La célèbre agence de notation financière Moody’s a déclassé la note de la Chine suite au ralentissement de la croissance nationale et à l’augmentation exponentielle de son endettement. Cette rétrogradation est une première pour l’Empire du Milieu depuis 1989.

Certes la Chine a fait un gigantesque bond économique ces trente dernières années, et tous les « prophètes » de l’économie ont toujours pris soin de mettre en garde contre l’ogre chinois qui s’apprêtait à « bouffer » tout le reste de la terre du jour au lendemain… mais il est également de notoriété publique que ce formidable développement a ses propres faiblesses, ses pieds d’argile, des pans entiers d’instabilité économique, de toxicité financière qui pourraient porter un coup fatal à l’Empire du Milieu par le biais d’une crise incontrôlable. Envolée des dette, bulle immobilière (les « villes neuves » aux chantiers permanents mais toujours inhabitées -le seront-elles un jour?- pullulent), shadow banking, et maintien d’entreprises publiques lénifiantes qui auraient fermées depuis des années si elles n’appartenaient pas à l’Etat… Ces risques à fort potentiel inquiètent, à raison, et cette inquiétude s’est manifestée via Moody’s qui a dégradé l’appréciation qu’elle porte sur la solidité de la dette souveraine chinoise, la dette émise par l’Etat chinois.

Une première en 30 ans

Jusque là, la note de la Chine était de « A1 », la quatrième meilleure note possible sur une grille en comportant 21, et désormais elle est de « AA3 », cinquième meilleure place. Pour comparaison la France, qui a longtemps été évaluée avec la meilleure note « AAA » jusqu’en 2012, détient la troisième meilleure note « AA ». On pourrait supposer que cette rétrogradation chinoise soit sans gravité, tel un élève habitué aux A+ qui un jour se verrait attribuer un A-, mais la Chine n’avait pas vu sa note bouger depuis 1989 et les évènements de la place Tian’anmen. Preuve que la situation économique actuelle n’est donc pas totalement sereine, et qu’il est sans doute préférables de le faire savoir aux investisseurs étrangers.

Pékin n’apprécie pas cette réévaluation

Preuve aussi que cette dégradation est significative et impactante, les autorités chinoises n’ont pas tardé à faire savoir leur mécontentement et ont critiqué une méthodologie jugée inappropriée de la part de l’agence de notation. Mais Moody’s confirme son évaluation : « La solidité financière de la Chine va s’éroder ces prochaines années, avec une dette déjà très importante qui continue d’augmenter et une croissance qui ralentit ».
• • • • • • •
* Exercices proposés
1 > Répondez aux questions suivantes à partir du texte sur la note de la Chine.
(a) Quelle agence de notation a déclassé la note de la Chine ?
(b) Depuis quelle année la note de la Chine n'avait-elle pas bougé ?
(c) Comment les autorités chinoises ont-elles jugé la méthodologie de l'agence ?
2 > Dans le texte sur la note de la Chine, relevez tous les risques énumérés dans la phrase qui précède « Ces risques à fort potentiel inquiètent ».
• • • • • • •
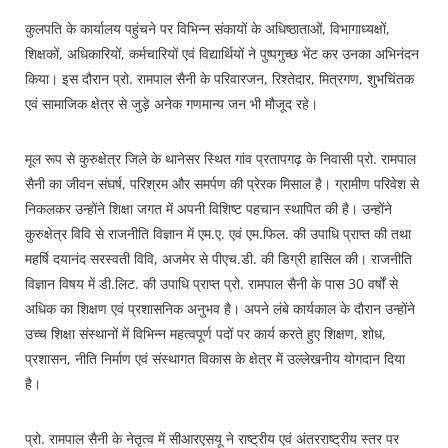
कुलपति के कार्यालय पहुंचने पर विभिन्न संकायों के अधिष्ठाताओं, विभागाध्यक्षों,
शिक्षकों, अधिकारियों, कर्मचारियों एवं विद्यार्थियों ने पुष्पगुच्छ भेंट कर उनका अभिनंदन
किया। इस दौरान प्रो. रामपाल सैनी के परिवारजन, रिश्तेदार, मित्रगण, शुभचिंतक
एवं सामाजिक क्षेत्र से जुड़े अनेक गणमान्य जन भी मौजूद रहे।
मूल रूप से कुरुक्षेत्र जिले के थानेसर स्थित गांव प्रतापगढ़ के निवासी प्रो. रामपाल
सैनी का जीवन संघर्ष, परिश्रम और समर्पण की प्रेरक मिसाल है। ग्रामीण परिवेश से
निकलकर उन्होंने शिक्षा जगत में अपनी विशिष्ट पहचान स्थापित की है। उन्होंने
कुरुक्षेत्र विवि से राजनीति विज्ञान में एम.ए. एवं एम.फिल. की उपाधि प्राप्त की तथा
महर्षि दयानंद सरस्वती विवि, अजमेर से पीएच.डी. की डिग्री हासिल की। राजनीति
विज्ञान विषय में डी.लिट. की उपाधि प्राप्त प्रो. रामपाल सैनी के पास 30 वर्षों से
अधिक का शिक्षण एवं प्रशासनिक अनुभव है। अपने लंबे कार्यकाल के दौरान उन्होंने
उच्च शिक्षा संस्थानों में विभिन्न महत्वपूर्ण पदों पर कार्य करते हुए शिक्षण, शोध,
प्रशासन, नीति निर्माण एवं संस्थागत विकास के क्षेत्र में उल्लेखनीय योगदान दिया
है।
प्रो. रामपाल सैनी के नेतृत्व में सीआरएसयू ने राष्ट्रीय एवं अंतरराष्ट्रीय स्तर पर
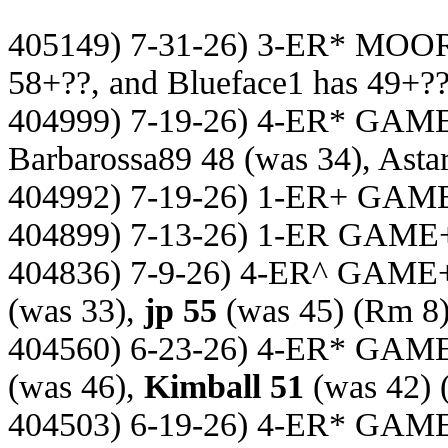
405149) 7-31-26) 3-ER* MOO
58+??, and Blueface1 has 49+?
404999) 7-19-26) 4-ER* GAM
Barbarossa89 48 (was 34), Asta
404992) 7-19-26) 1-ER+ GAM
404899) 7-13-26) 1-ER GAME
404836) 7-9-26) 4-ER^ GAME
(was 33),
jp 55
(was 45)
(Rm 8
404560) 6-23-26) 4-ER* GAM
(was 46),
Kimball 51
(was 42)
404503) 6-19-26) 4-ER* GAM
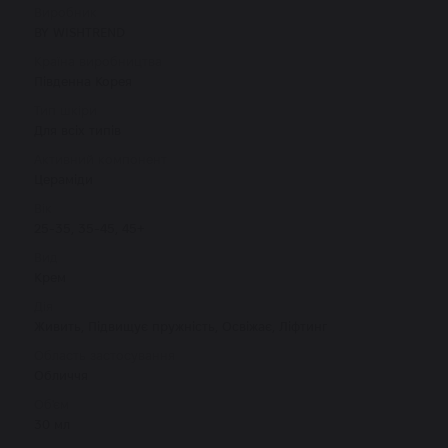
Виробник
BY WISHTREND
Країна виробництва
Південна Корея
Тип шкіри
Для всіх типів
Активний компонент
Цераміди
Вік
25-35, 35-45, 45+
Вид
Крем
Дія
Живить, Підвищує пружність, Освіжає, Ліфтинг
Область застосування
Обличчя
Об'єм
30 мл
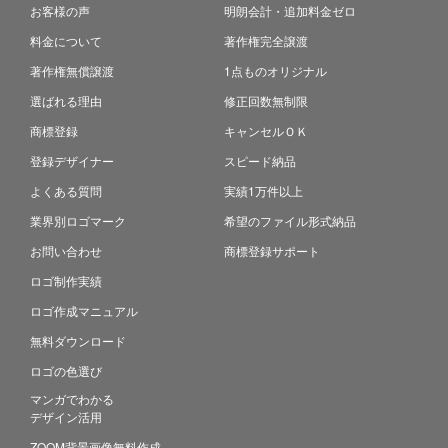
お客様の声
明朗会計・追加料金ゼロ
料金について
著作権完全譲渡
著作権無償譲渡
1点ものオリジナル
選ばれる理由
修正回数無制限
商標登録
キャンセルＯＫ
登録デザイナー
スピード納品
よくある質問
実績1万件以上
業界別ロゴマーク
希望のファイル形式納品
お問い合わせ
商標登録サポート
ロゴ制作実績
ロゴ作成マニュアル
無料ダウンロード
ロゴの色選び
マンガでわかる
デザイン活用
ZOOM背景画像無料作成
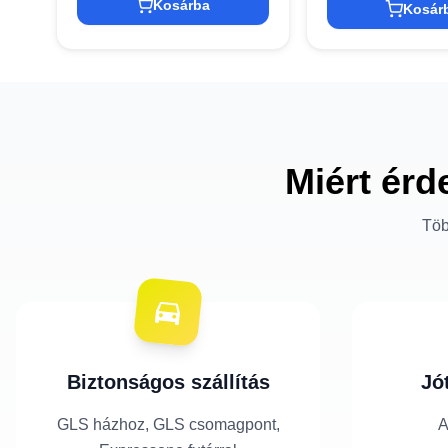
Kosárba
Kosár
Miért érd
Töb
Biztonságos szállítás
Jó
GLS házhoz, GLS csomagpont,
A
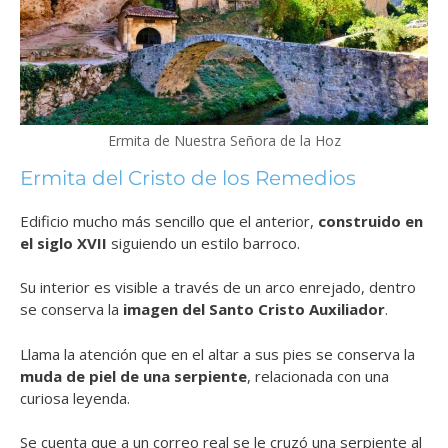
Ermita de Nuestra Señora de la Hoz
Ermita del Cristo de los Remedios
Edificio mucho más sencillo que el anterior,
construido en
el siglo XVII
siguiendo un estilo barroco.
Su interior es visible a través de un arco enrejado, dentro
se conserva la
imagen del Santo Cristo Auxiliador
.
Llama la atención que en el altar a sus pies se conserva la
muda de piel de una serpiente
, relacionada con una
curiosa leyenda.
Se cuenta que a un correo real se le cruzó una serpiente al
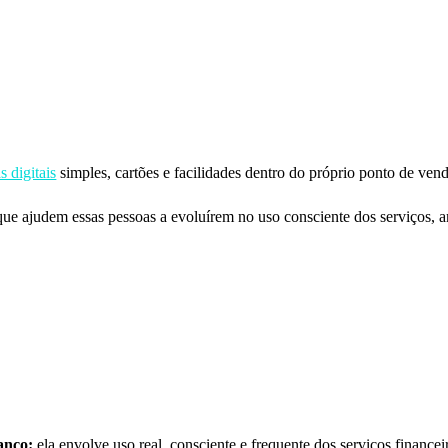
s digitais
simples, cartões e facilidades dentro do próprio ponto de vend
ue ajudem essas pessoas a evoluírem no uso consciente dos serviços, 
anco:
ela envolve uso real, consciente e frequente dos serviços financei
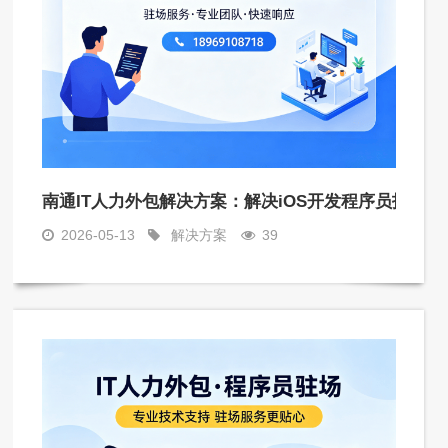
南通IT人力外包解决方案：解决iOS开发程序员招聘
2026-05-13
解决方案
39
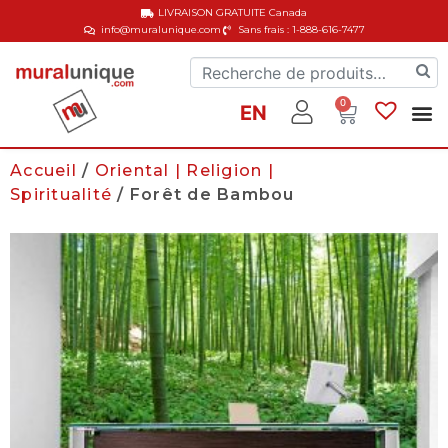
LIVRAISON GRATUITE
Canada
info@muralunique.com
Sans frais : 1-888-616-7477
0
EN
Accueil
/
Oriental | Religion |
Spiritualité
/ Forêt de Bambou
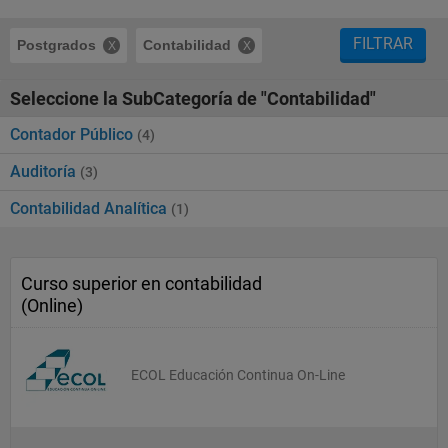
FILTRAR
Postgrados
Contabilidad
Seleccione la SubCategoría de "Contabilidad"
Contador Público
(4)
Auditoría
(3)
Contabilidad Analítica
(1)
Curso superior en contabilidad
(Online)
ECOL Educación Continua On-Line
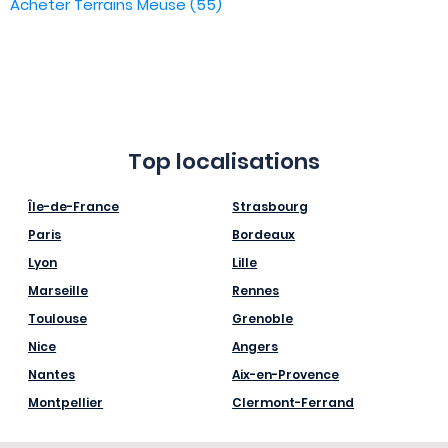
Acheter Terrains Meuse (55)
Top localisations
Île-de-France
Strasbourg
Paris
Bordeaux
Lyon
Lille
Marseille
Rennes
Toulouse
Grenoble
Nice
Angers
Nantes
Aix-en-Provence
Montpellier
Clermont-Ferrand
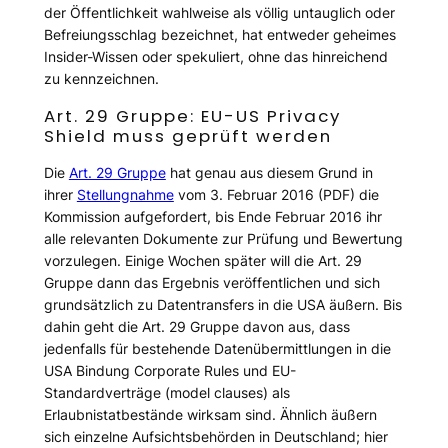
der Öffentlichkeit wahlweise als völlig untauglich oder
Befreiungsschlag bezeichnet, hat entweder geheimes
Insider-Wissen oder spekuliert, ohne das hinreichend
zu kennzeichnen.
Art. 29 Gruppe: EU-US Privacy
Shield muss geprüft werden
Die
Art. 29 Gruppe
hat genau aus diesem Grund in
ihrer
Stellungnahme
vom 3. Februar 2016 (PDF) die
Kommission aufgefordert, bis Ende Februar 2016 ihr
alle relevanten Dokumente zur Prüfung und Bewertung
vorzulegen. Einige Wochen später will die Art. 29
Gruppe dann das Ergebnis veröffentlichen und sich
grundsätzlich zu Datentransfers in die USA äußern. Bis
dahin geht die Art. 29 Gruppe davon aus, dass
jedenfalls für bestehende Datenübermittlungen in die
USA Bindung Corporate Rules und EU-
Standardverträge (model clauses) als
Erlaubnistatbestände wirksam sind. Ähnlich äußern
sich einzelne Aufsichtsbehörden in Deutschland; hier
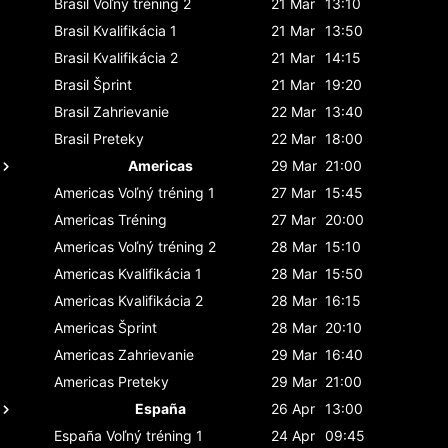
Brasil
Voľný tréning 2
21 Mar
13:10
Brasil
Kvalifikácia 1
21 Mar
13:50
Brasil
Kvalifikácia 2
21 Mar
14:15
Brasil
Šprint
21 Mar
19:20
Brasil
Zahrievanie
22 Mar
13:40
Brasil
Preteky
22 Mar
18:00
Americas
29 Mar
21:00
Americas
Voľný tréning 1
27 Mar
15:45
Americas
Tréning
27 Mar
20:00
Americas
Voľný tréning 2
28 Mar
15:10
Americas
Kvalifikácia 1
28 Mar
15:50
Americas
Kvalifikácia 2
28 Mar
16:15
Americas
Šprint
28 Mar
20:10
Americas
Zahrievanie
29 Mar
16:40
Americas
Preteky
29 Mar
21:00
España
26 Apr
13:00
España
Voľný tréning 1
24 Apr
09:45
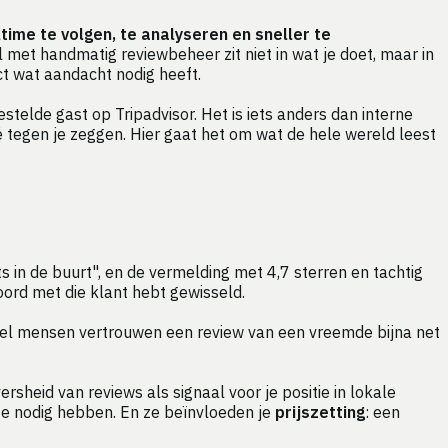
ime te volgen, te analyseren en sneller te
 met handmatig reviewbeheer zit niet in wat je doet, maar in
ct wat aandacht nodig heeft.
estelde gast op Tripadvisor. Het is iets anders dan interne
vé tegen je zeggen. Hier gaat het om wat de hele wereld leest
s in de buurt", en de vermelding met 4,7 sterren en tachtig
oord met die klant hebt gewisseld.
veel mensen vertrouwen een review van een vreemde bijna net
rsheid van reviews als signaal voor je positie in lokale
 ze nodig hebben. En ze beïnvloeden je
prijszetting
: een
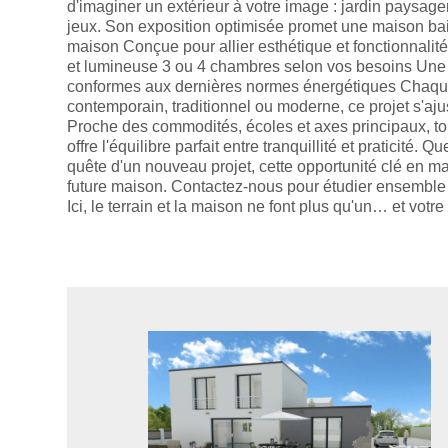
d'imaginer un extérieur à votre image : jardin paysage
jeux. Son exposition optimisée promet une maison bai
maison Conçue pour allier esthétique et fonctionnali
et lumineuse 3 ou 4 chambres selon vos besoins Une 
conformes aux dernières normes énergétiques Chaque 
contemporain, traditionnel ou moderne, ce projet s'aju
Proche des commodités, écoles et axes principaux, to
offre l'équilibre parfait entre tranquillité et praticité
quête d'un nouveau projet, cette opportunité clé en m
future maison. Contactez-nous pour étudier ensemble vo
Ici, le terrain et la maison ne font plus qu'un… et vot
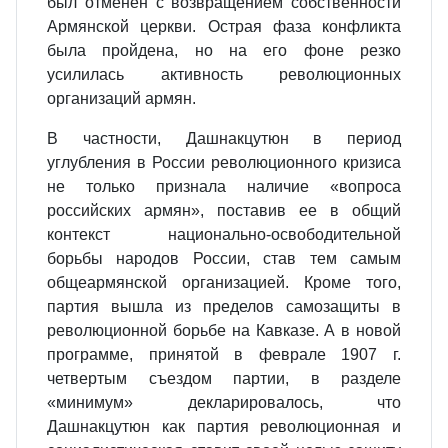
был отменен с возвращением собственности
Армянской церкви. Острая фаза конфликта
была пройдена, но на его фоне резко
усилилась активность революционных
организаций армян.
В частности, Дашнакцутюн в период
углубления в России революционного кризиса
не только признала наличие «вопроса
российских армян», поставив ее в общий
контекст национально-освободительной
борьбы народов России, став тем самым
общеармянской организацией. Кроме того,
партия вышла из пределов самозащиты в
революционной борьбе на Кавказе. А в новой
программе, принятой в феврале 1907 г.
четвертым съездом партии, в разделе
«минимум» декларировалось, что
Дашнакцутюн как партия революционная и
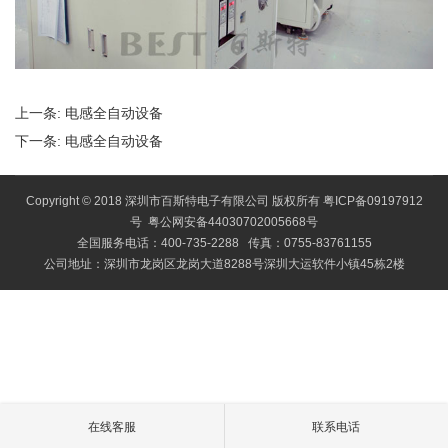
上一条:
电感全自动设备
下一条:
电感全自动设备
Copyright © 2018 深圳市百斯特电子有限公司 版权所有
粤ICP备09197912
号
粤公网安备44030702005668号
全国服务电话：400-735-2288 传真：0755-83761155
公司地址：深圳市龙岗区龙岗大道8288号深圳大运软件小镇45栋2楼
在线客服
联系电话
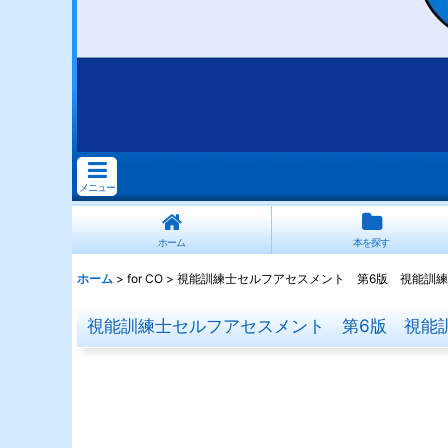
メニュー
ホーム
本を探す
ホーム
>
for CO
>
視能訓練士セルフアセスメント 第6版 視能訓練
視能訓練士セルフアセスメント 第6版 視能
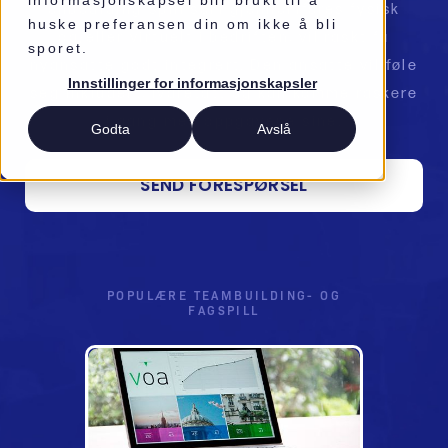
informasjonskapsel blir brukt til å
onboarding-spill som gjennomføres fysisk
huske preferansen din om ikke å bli
og/eller virtuelt i bedriften, vil raskt få
sporet.
nyansatte godt integrert. Den ansatte vil føle
Innstillinger for informasjonskapsler
seg inkludert, ivaretatt og kan komme raskere
i gang med oppgavene sine.
Godta
Avslå
SEND FORESPØRSEL
POPULÆRE TEAMBUILDING- OG
FAGSPILL
ONBOARDING GAME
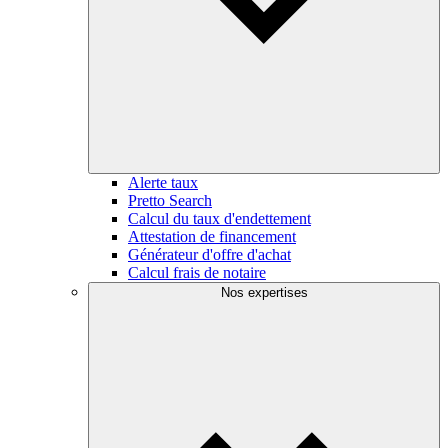
Alerte taux
Pretto Search
Calcul du taux d'endettement
Attestation de financement
Générateur d'offre d'achat
Calcul frais de notaire
Nos expertises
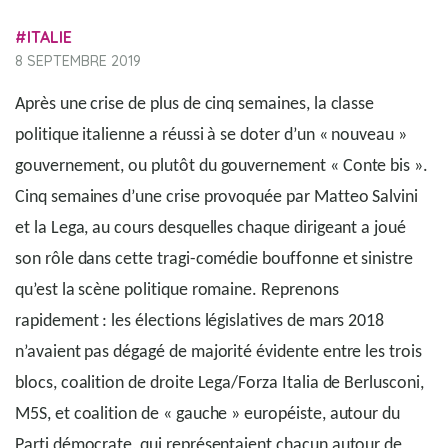
ITALIE
8 SEPTEMBRE 2019
Après une crise de plus de cinq semaines, la classe
politique italienne a réussi à se doter d’un « nouveau »
gouvernement, ou plutôt du gouvernement « Conte bis ».
Cinq semaines d’une crise provoquée par Matteo Salvini
et la Lega, au cours desquelles chaque dirigeant a joué
son rôle dans cette tragi-comédie bouffonne et sinistre
qu’est la scène politique romaine. Reprenons
rapidement : les élections législatives de mars 2018
n’avaient pas dégagé de majorité évidente entre les trois
blocs, coalition de droite Lega/Forza Italia de Berlusconi,
M5S, et coalition de « gauche » européiste, autour du
Parti démocrate, qui représentaient chacun autour de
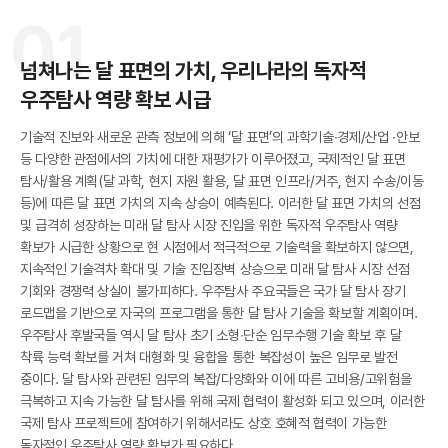
A
01
넘쳐나는 달 표면의 가치, 우리나라의 독자적
우주탐사 역량 확보 시급
기술적 진보와 새로운 관측 정보에 의해 ‘달 표면’의 과학기술∙경제/산업 ∙안보
등 다양한 관점에서의 가치에 대한 재평가가 이루어졌고, 국제적인 달 표면
탐사/활용 계획(달 과학, 현지 자원 활용, 달 표면 인프라/거주, 현지 수송/이동
R
등)에 따른 달 표면 가치의 지속 상승이 예측된다. 이러한 달 표면 가치의 선점
및 급격히 성장하는 미래 달 탐사 시장 진입을 위한 독자적 우주탐사 역량
확보가 시급한 상황으로 현 시점에서 적극적으로 기술력을 확보하지 않으면,
지속적인 기술격차 확대 및 기술 진입장벽 상승으로 미래 달 탐사 시장 선점
기회와 경쟁력 상실이 불가피하다. 우주탐사 주요국들은 국가 달 탐사 장기
로드맵을 기반으로 자국의 프로그램을 통한 달 탐사 기술을 확보할 계획이며.
우주탐사 후발국들 역시 달 탐사 초기 소형∙단순 임무수행 기술 확보 후 달
착륙 능력 확보를 거쳐 대형화 및 융합을 통한 복잡성이 높은 임무로 발전
중이다. 달 탐사와 관련된 임무의 복잡/다양화와 이에 따른 고비용/고위험을
극복하고 지속 가능한 달 탐사를 위해 국제 협력이 활성화 되고 있으며, 이러한
국제 탐사 프로젝트에 참여하기 위해서라도 상호 호혜적 협력이 가능한
독자적인 우주탐사 역량 확보가 필요하다.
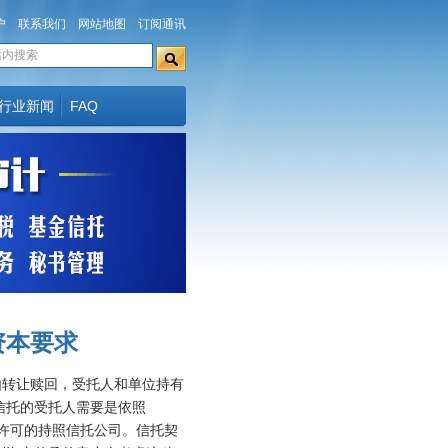
户
联系我们
网站地图
订阅通讯
行业新闻
FAQ
资本要求
由转让赎回，受托人和单位持有
信托的受托人需要是依照
1990) 许可的持照信托公司。信托契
• • • • • • •
* Corrigés des exercices
1 >
(a) Moody's.
(b) Depuis 1989.
(c) Elles l'ont jugée inappropriée.

2 >
- la hausse des dettes
- la bulle immobilière
- le shadow banking
- le maintien d'entreprises publiques lénifiantes